A track record, my kingdom for a track record.
In my last blog I spoke about leaders needing to engender trust, because when people trust they feel safe, lean towards you and are more willing to listen to you. When people don’t trust you, they feel wary and back away from you.
For people to begin to follow you, they need to have confidence in you. There are a couple factors that immediately come to mind that will produce that.
People don’t care how much you know or can do,
until they know how much you can get done.
Nothing gives a person confidence as much as having already done something on multiple occasions that produced a positive measurable result in a similar area that they are now proposing to do again. Believing you can do something that you have been trained in, but that you have never actually done means you are unproven. As a result you are already off on a lie, especially when people either ask or are wondering what your actual experience and results have been.

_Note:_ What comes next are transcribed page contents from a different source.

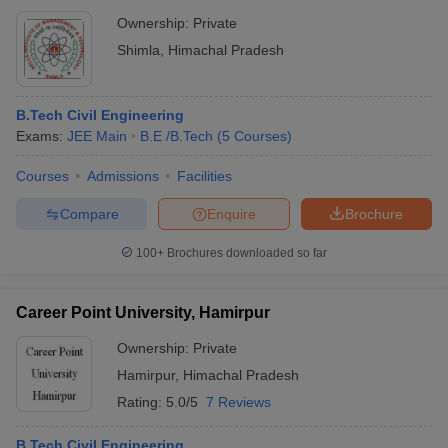
Ownership:
Private
Shimla
,
Himachal Pradesh
B.Tech Civil Engineering
Exams:
JEE Main
B.E /B.Tech
(
5
Courses
)
Courses
Admissions
Facilities
Compare
Enquire
Brochure
100+
Brochures downloaded so far
Career Point University, Hamirpur
Ownership:
Private
Hamirpur
,
Himachal Pradesh
Rating:
5.0/5
7 Reviews
B.Tech Civil Engineering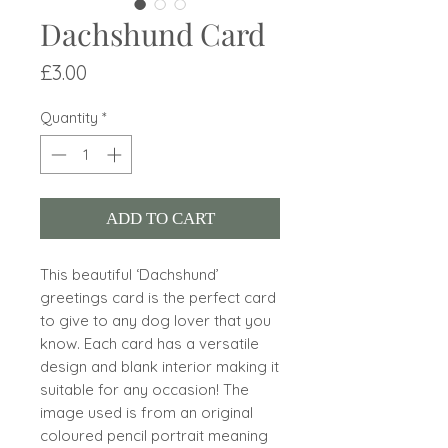
Dachshund Card
Price
£3.00
Quantity
*
ADD TO CART
This beautiful ‘Dachshund’
greetings card is the perfect card
to give to any dog lover that you
know. Each card has a versatile
design and blank interior making it
suitable for any occasion! The
image used is from an original
coloured pencil portrait meaning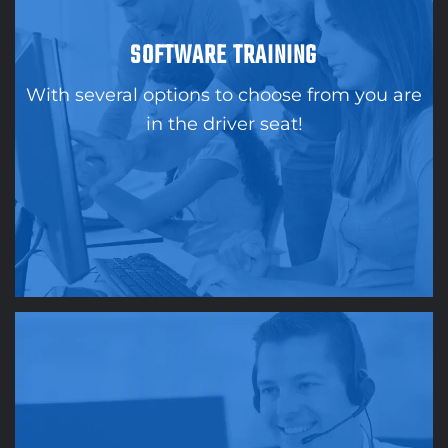
SOFTWARE TRAINING
With several options to choose from you are
in the driver seat!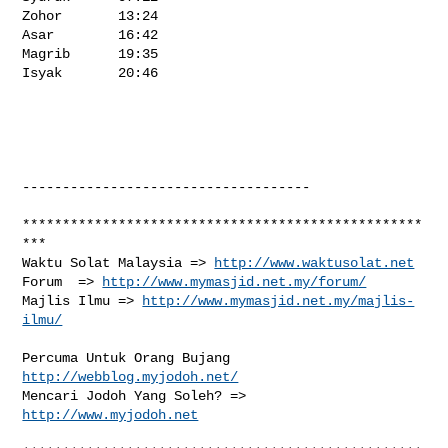
http://www.waktusolat.net
Forum  => 
http://www.mymasjid.net.my/forum/
Majlis Ilmu => 
http://www.mymasjid.net.my/majlis-
ilmu/
Percuma Untuk Orang Bujang 
http://webblog.myjodoh.net/
Mencari Jodoh Yang Soleh? => 
http://www.myjodoh.net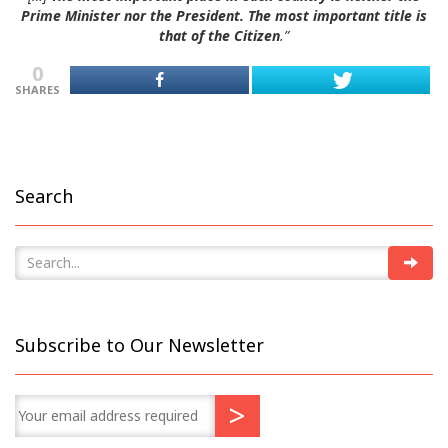
Prime Minister nor the President. The most important title is
that of the Citizen
.”
0
SHARES
Search
Subscribe to Our Newsletter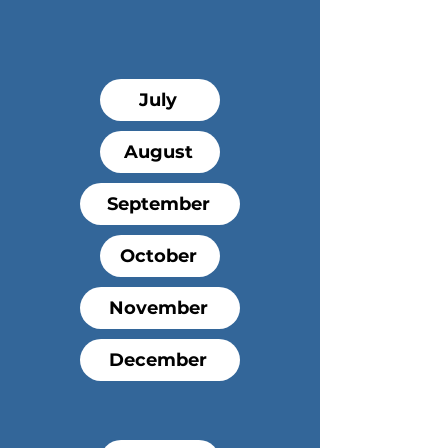
Offerings
2026
July
August
September
October
November
December
2027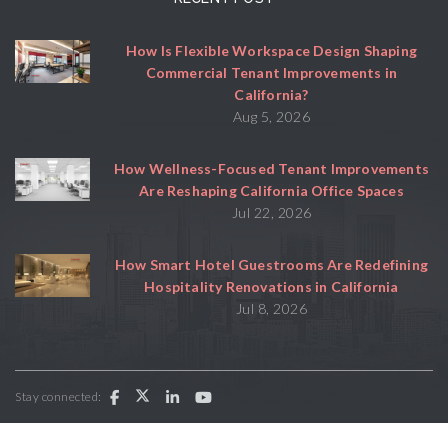
How Is Flexible Workspace Design Shaping
Commercial Tenant Improvements in
California?
Aug 5, 2026
How Wellness-Focused Tenant Improvements
Are Reshaping California Office Spaces
Jul 22, 2026
How Smart Hotel Guestrooms Are Redefining
Hospitality Renovations in California
Jul 8, 2026
Stay connected:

A second factor is more about style than substance. In a word it’s about having “swagger.” Swagger is different than bravado, brazenness, chutzpah or arrogance and others are drawn to people with it, because they have swagger envy. Thus people are following not exactly out of trust or confidence, but out of envy.
I have swagger envy, especially of people who have quiet swagger and who don’t have to resort to hyperbole or embellishment. When I think of people who have it, people like Oprah Winfrey, John Wooden and Clint Eastwood come to mind. My mentor, Warren Bennis, has it.
I also think of Presidents and Presidential candidates who have had it and how it worked for them. John F. Kennedy, Bill Clinton, Ronald Reagan and even George W. Bush had it. Al Gore, John Kerry, Jimmy Carter, Walter Mondale, MIke Dukakis, George H. Bush didn’t have it. John McCain doesn’t have it; Barack Obama does, however it tends towards the evangelical similar to Jesse Jackson.
Who do you know that has swagger? Is it something you wish you had?